On the other hand, Yao's GC protocol is a two-party protocol that enables secure evaluation of arbitrary functionalities (represented as Boolean circuits). In Yao's protocol, one of the parties (i.e., the “garbler”) takes the Boolean circuit, and encrypts and permutes (i.e., “garbles”) the circuit. The other party (i.e., the “evaluator”) is then able to evaluate the garbled circuit and learn the final output, but nothing else about the other party's input. While Yao's protocol require just two rounds of communication for arbitrary computation, the size of the Boolean circuit needed to evaluate our large-scale GWAS computation is prohibitively large. This is due to the fact that GWAS evaluation consists primarily of arithmetic operations. Converting an arithmetic circuit to a Boolean circuit incurs a non-negligible overhead, which is typically linear or quadratic in the bit-length of the values. For example, assuming the same number of bits (60) are used to represent a single number as in our method (using the fixed-point representation), a pairwise multiplication using the Karatsuba algorithm requires roughly 600 AND gates. At 128-bits of security, we require 32 bytes to represent a single AND gate in a garbled circuit [30]. Thus, a single pairwise multiplication requires 20.6 KB of communication. Using the same lower-bound for the number of multiplication gates as in our analysis of HE, communicating a garbled circuit for performing PCA requires roughly 190 PB for a million individuals and 10K SNPs. This is well beyond the feasible realm.
Note our estimates above are very loose lower-bounds, and thus we expect the computational burden of the current state-of-the-art HE and GC frameworks for large-scale GWAS to be even greater in practice.
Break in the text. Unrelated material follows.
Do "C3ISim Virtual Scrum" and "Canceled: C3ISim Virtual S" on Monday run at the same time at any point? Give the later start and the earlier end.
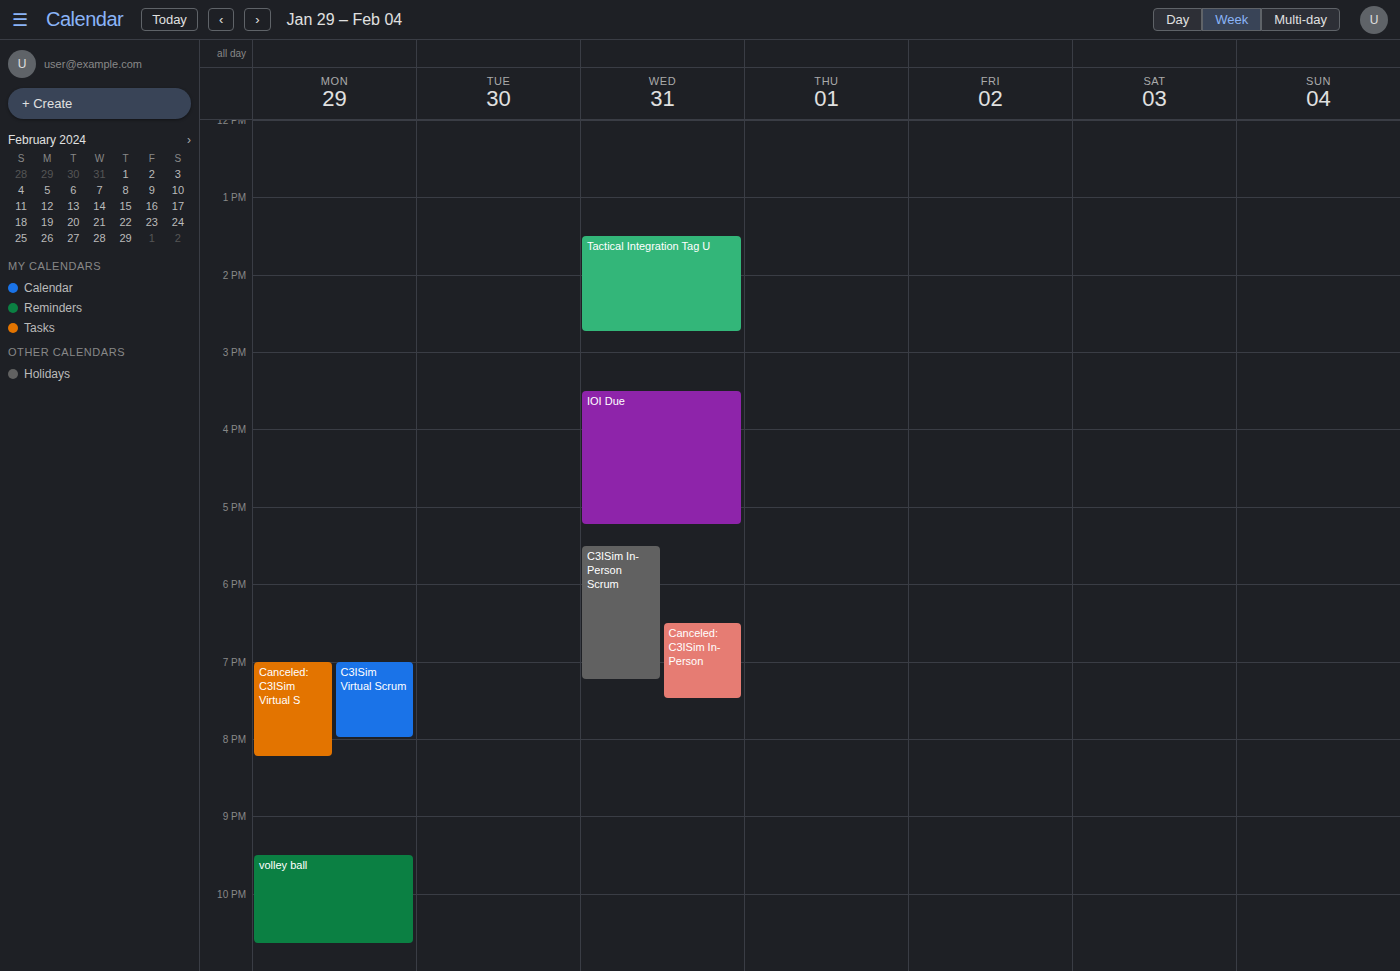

In case-control studies where the phenotype of interest is binary (e.g., disease status), logistic regression analysis is often used in conjunction with Cochran-Armitage (CA) trend tests to quantify the candidate SNP's impact on phenotypic odds ratio (e.g., disease risk). To this end, one typically trains a logistic regression model for each SNP that predicts the phenotype based on the SNP's minor allele dosage as well as other covariate features, such as age, gender, and population weights (captured by principal components). The estimated model parameter for minor allele dosage is interpreted as the marginal effect of the SNP on the odds ratio and is often reported with top GWAS hits.
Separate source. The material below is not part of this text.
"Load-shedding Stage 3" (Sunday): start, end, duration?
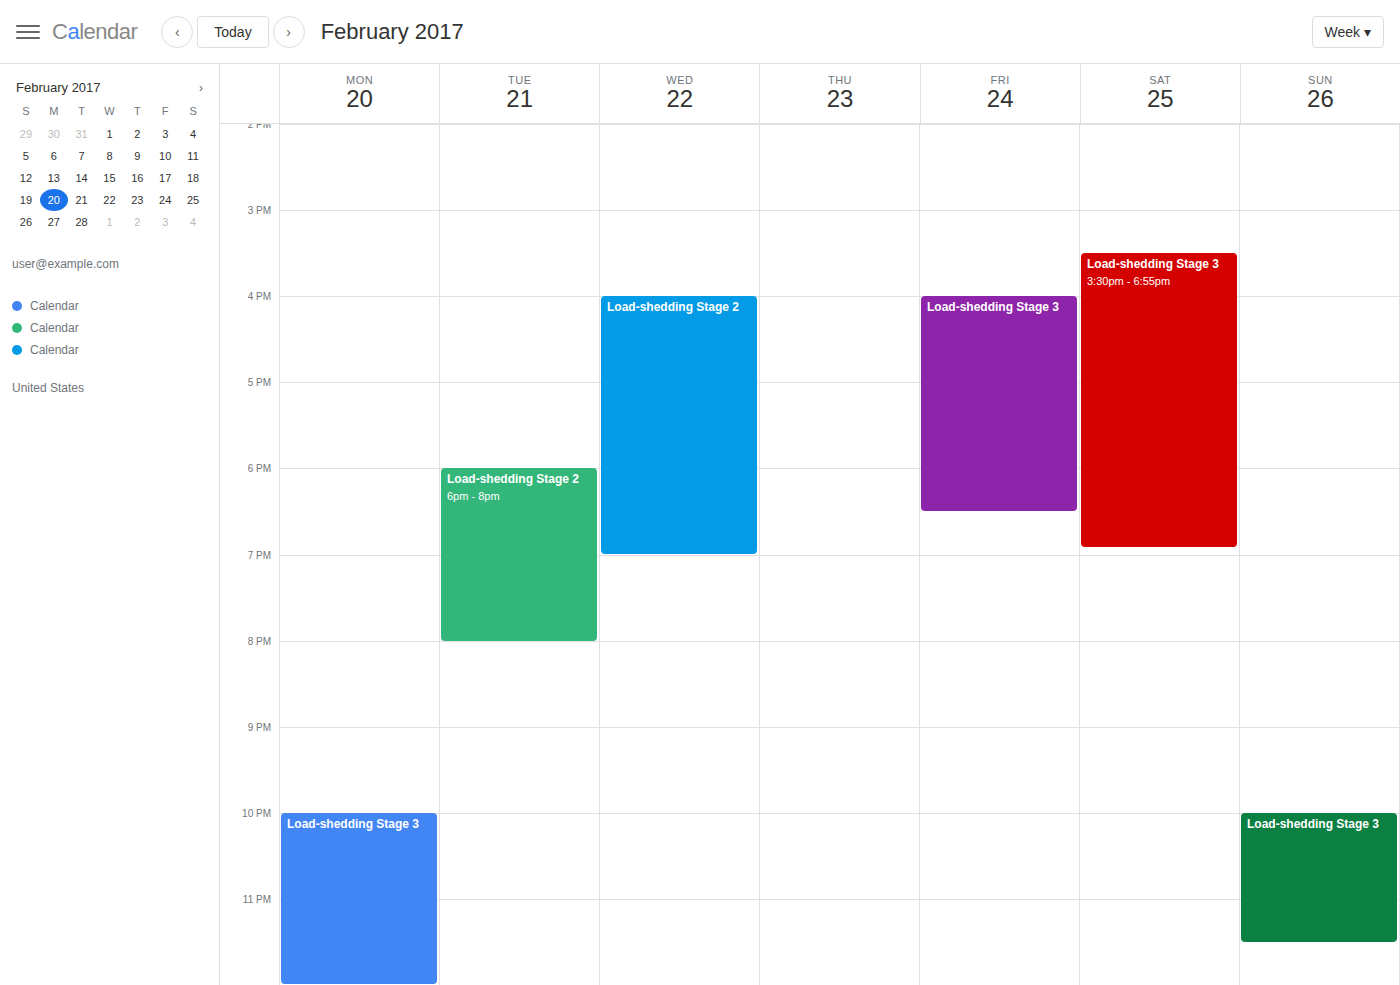
10:00 PM to 11:30 PM, 1 hour 30 minutes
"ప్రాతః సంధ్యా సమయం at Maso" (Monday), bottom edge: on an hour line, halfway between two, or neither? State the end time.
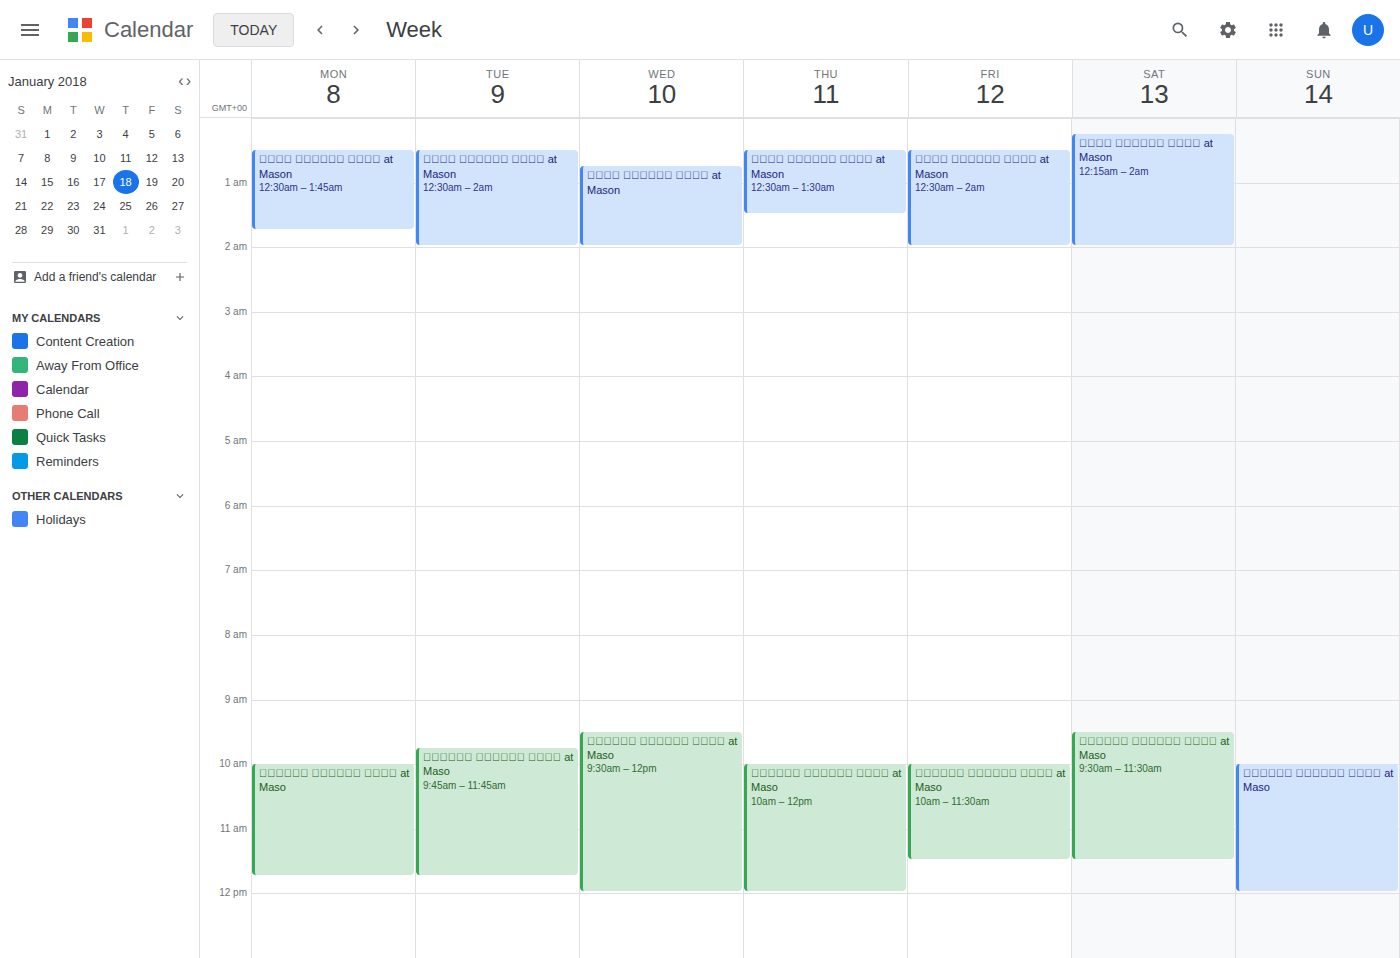
11:45 AM -- neither: three quarters of the way from the 11 AM line to the 12 PM line.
Secure evaluation of logistic regression is very challenging. Unlike CA tests, where the required computation can be formulated as a few rounds of matrix multiplications and division (see Protocol 33), training a logistic regression model not only requires frequent evaluation of the sigmoid function (highly nonlinear), but also relies on iterative optimization techniques for parameter estimation (e.g., stochastic gradient descent). These aspects greatly increase the complexity of the overall computation. To illustrate, a recent work based on homomorphic encryption reported a runtime of 30 seconds for a single evaluation of the sigmoid function [31]. Applying this technique to GWAS with a million individuals would result in a runtime of almost a year for a single pass through the data set, which is clearly not feasible considering that gradient descent methods typically require many passes through the data.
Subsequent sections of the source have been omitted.